- _DATA RECORDS_:
----------------

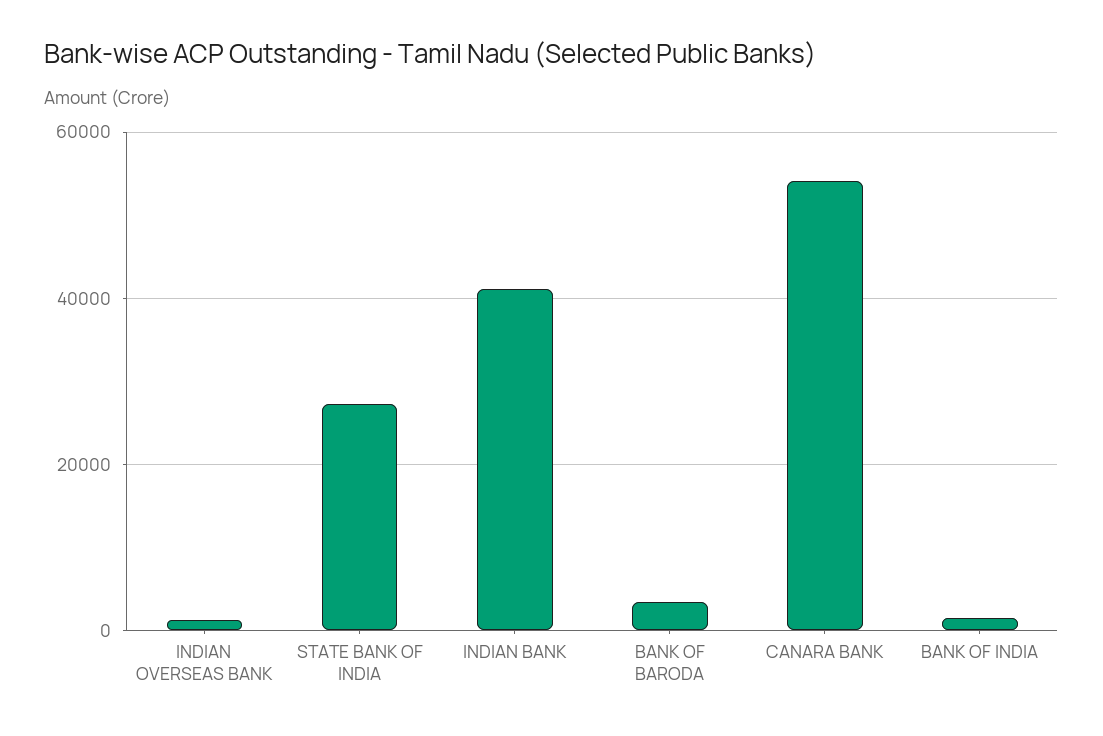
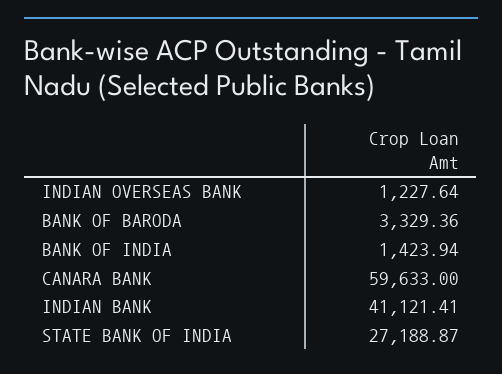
  {
    "INDIAN OVERSEAS BANK": 1227.64,
    "STATE BANK OF INDIA": 27188.87,
    "INDIAN BANK": 41121.41,
    "BANK OF BARODA": 3329.36,
-   "CANARA BANK": 54000,
+   "CANARA BANK": 59633,
    "BANK OF INDIA": 1423.94
  }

----------------

- _ABOUT THIS TASK_:
Lines with "INDIAN" in them: work out how many there are in the listing and give the figure alone.

- _OUTPUT OF THE EXERCISE_:
2